From the governor's mansion to the halls of the legislature, talk is growing that a $1.3 billion public school improvement program must be altered because Marylanders won't swallow new taxes to pay for it and the budget is busted.

But a careful look at the Bridge to Excellence in Public Schools plan - such as the day-long examination that legislative budget committees undertook last week - reveals important reasons why a delay may be impractical or even impossible, some lawmakers and education advocates say.

Not only does a sweeping federal law passed nearly two years ago and called "No Child Left Behind" require similar education improvements to those urged by the Thornton Commission, but lawsuits would almost certainly be launched if the schools program were changed.

Additionally, districts throughout the state are creating plans to show how they will spend the money, raising expectations that their communities will receive more teachers, smaller classes and better instruction for at-risk children.

"I don't think Thornton can be rolled back, because it covers much of the mandates of the No Child Left Behind Act," said House Speaker Michael E. Busch. "And it's the general belief and expectation of most Marylanders that it is going to be funded, because every elected official, including the governor, said they intended to fully fund Thornton."

The question of how to pay for the education plan - approved last year to bring equity and quality to classrooms but without a funding source behind it - will dominate the General Assembly session that begins in January.

Gov. Robert L. Ehrlich Jr. says his next budget will include the third of six installments for the program, about $388 million, without relying on slot machine proceeds or new taxes.

But after that, the governor says, there are no guarantees. Ehrlich wants a slots-at-racetracks bill passed to cover the expenses, but top Democratic lawmakers note that a slots program would take about two years to set up and would cover a little more than half the costs of the education plan.

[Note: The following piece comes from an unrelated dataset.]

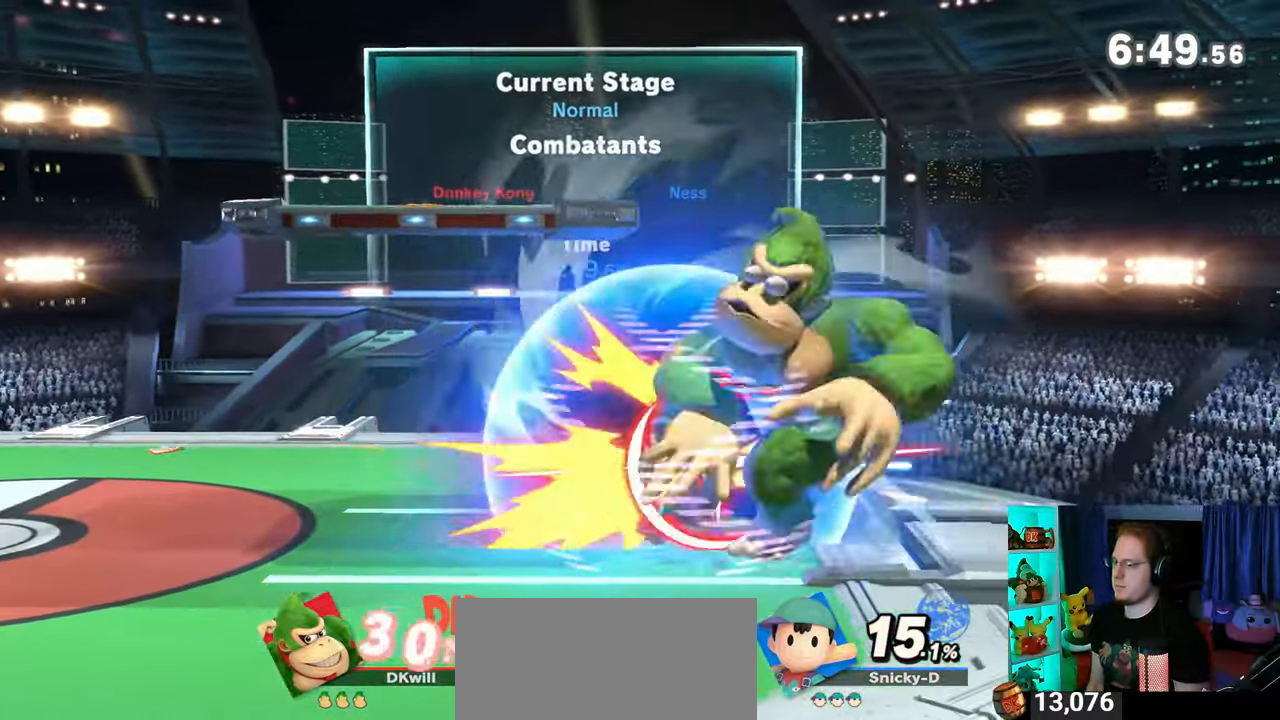
{"buttons": [], "left_stick": "up-left", "right_stick": "center", "events": [[17, "B", "up"], [100, "B", "down"], [133, "B", "up"], [200, "B", "down"], [233, "B", "up"], [317, "B", "down"], [350, "B", "up"], [450, "B", "down"], [500, "B", "up"]]}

Democrats passed the program to much fanfare even as Republicans grumbled about whether the state could afford it. But polls showed its popularity, and Ehrlich ran on a platform of meeting its mandates.

The governor has begun discussions with top lawmakers on whether the Thornton requirements can be spread over more years, lowering the annual cost.

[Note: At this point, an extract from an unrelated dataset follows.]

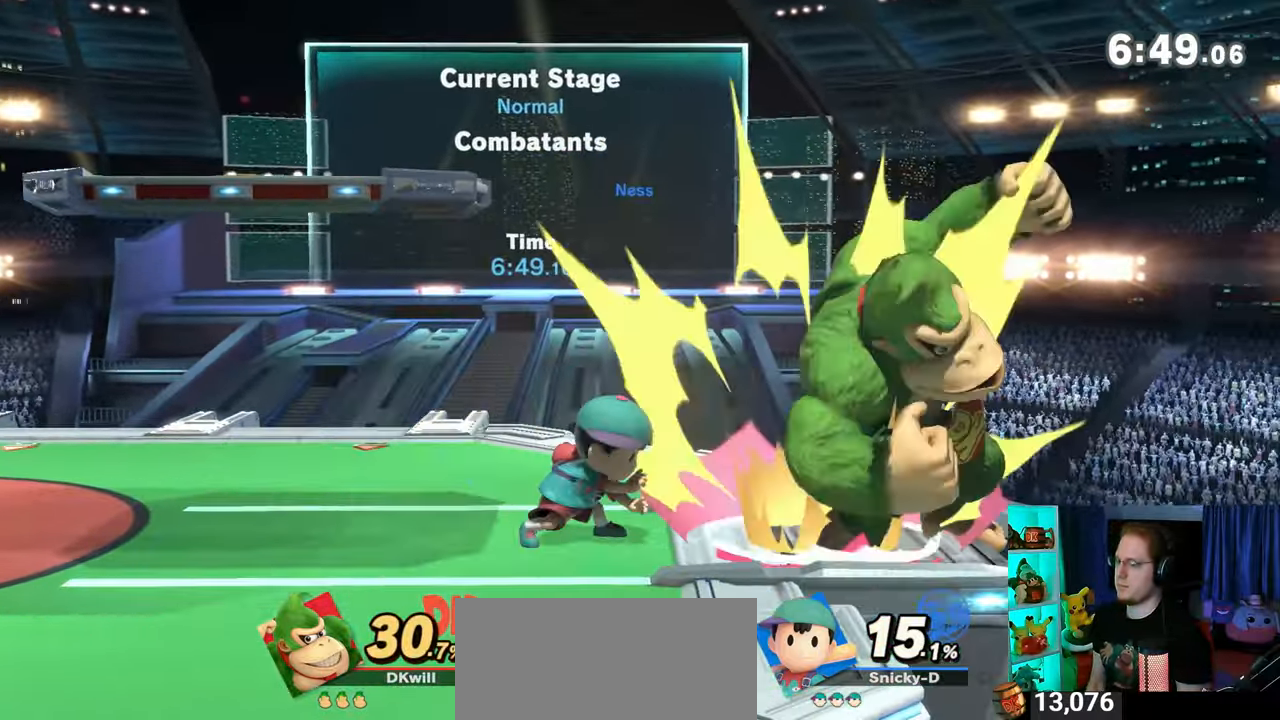
{"buttons": ["B"], "left_stick": "left", "right_stick": "center", "events": [[33, "B", "down"], [100, "B", "up"], [167, "B", "down"], [233, "B", "up"], [267, "B", "down"], [417, "left_stick", "left"]]}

"We inherited that debate," Ehrlich said yesterday. "We've listened to a variety of opinions, from `Leave it alone' to `Come on, just look at the numbers.' We haven't made any decision."

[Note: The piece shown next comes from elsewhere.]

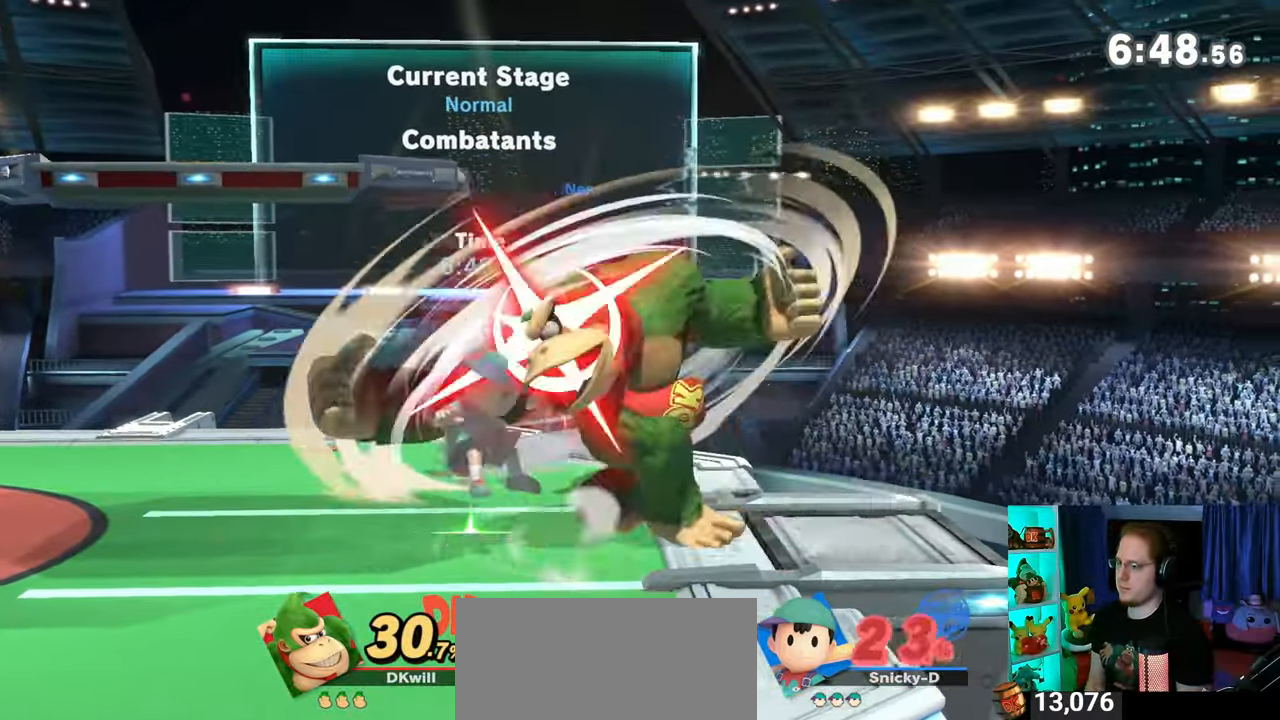
{"buttons": ["B"], "left_stick": "left", "right_stick": "center", "events": []}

Although the idea of extending the plan has growing appeal, last week's hearing raised several red flags.

The requirements of the federal No Child Left Behind Act are in some cases more stringent than Maryland's plan, education experts say.

The federal law requires improvements for subgroups of students such as those with disabilities or limited English skills whose performance has been masked behind schoolwide averages. Qualified teachers are required in all schools, and 100 percent of students must master their subject areas by 2014.

"You can say that No Child Left Behind upped the ante on Thornton," said Rachel Hise, a legislative analyst for the House Appropriations Committee.

Chris Maher, an education specialist with Advocates for Children and Youth of Maryland, called the federal law "a beast" that would be unleashed if the state program is delayed.

`Loss of local control'

"It could mean the loss of local control over schools, or the loss of federal funds for the state of Maryland," Maher said. "By altering Thornton, you are talking about undermining No Child Left Behind. ... It's dangerous to talk about extending the implementation of Thornton."

The Thornton legislation was born of a study that looked at what Maryland needs to do to meet its requirements under the state constitution of providing an adequate public education for all students.

Consultants concluded that, on average, school districts needed to spend $9,408 per pupil to provide an adequate education, with some districts, notably Baltimore, coming in much higher, at $12,458.

But local jurisdictions varied greatly in their ability to raise money to meet that goal. Baltimore had an unmet need of $10,159 per pupil, the consultants said, while Talbot County had only a $454 gap.

Putting specific numbers behind a wealth-stabilization plan, and passing a law that requires higher spending, has created much of the evidence needed for interest groups to sue Maryland on grounds that the state is failing its duties, many observers say.

"If one of these counties goes to court, we've almost made the case," said Sen. Ulysses Currie, chairman of the Senate Budget and Taxation Committee. "It's easy to prove we are not providing adequate funding for education."

Baltimore suit in works

Baltimore parents are engaged in such a lawsuit, and a judge found that city schools are not providing an adequate education.